* AVAILABLE DATA *

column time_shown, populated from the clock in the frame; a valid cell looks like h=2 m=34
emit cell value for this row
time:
--
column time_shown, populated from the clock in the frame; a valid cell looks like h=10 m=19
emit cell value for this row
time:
* * *
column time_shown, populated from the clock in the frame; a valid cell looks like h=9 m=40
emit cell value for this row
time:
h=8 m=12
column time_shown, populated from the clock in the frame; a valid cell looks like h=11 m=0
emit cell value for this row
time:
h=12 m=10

* WRITTEN EXERCISE *
Copy out every line above that contains the string "column". Case must match.

* REPLY *
column time_shown, populated from the clock in the frame; a valid cell looks like h=2 m=34
column time_shown, populated from the clock in the frame; a valid cell looks like h=10 m=19
column time_shown, populated from the clock in the frame; a valid cell looks like h=9 m=40
column time_shown, populated from the clock in the frame; a valid cell looks like h=11 m=0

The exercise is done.